===== EXTRACTED MATERIAL =====
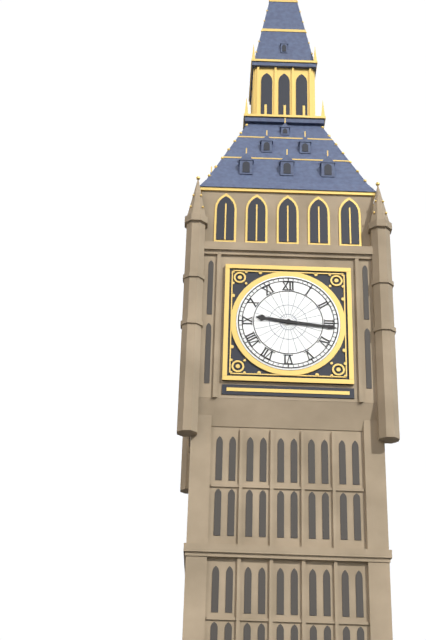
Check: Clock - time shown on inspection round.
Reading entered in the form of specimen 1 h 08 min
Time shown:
9 h 16 min
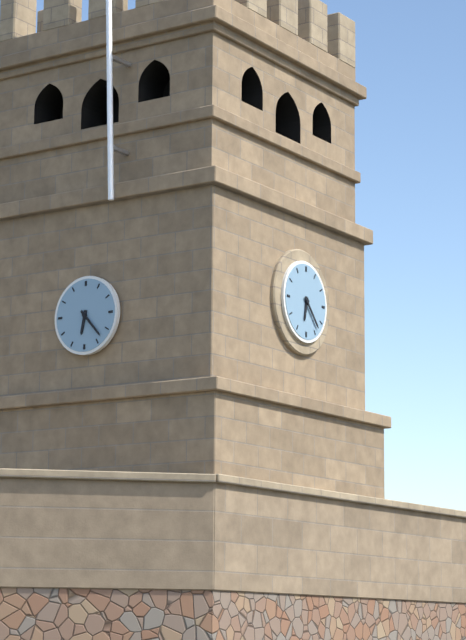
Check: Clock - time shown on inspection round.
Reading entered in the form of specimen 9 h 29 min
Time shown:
6 h 23 min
=====
- **WHAT THE TASK REQUIRES**
Please retype all of the data above word for word, leaving out the pictures.

- **FINISHED TASK**
Check: Clock - time shown on inspection round.
Reading entered in the form of specimen 1 h 08 min
Time shown:
9 h 16 min
Check: Clock - time shown on inspection round.
Reading entered in the form of specimen 9 h 29 min
Time shown:
6 h 23 min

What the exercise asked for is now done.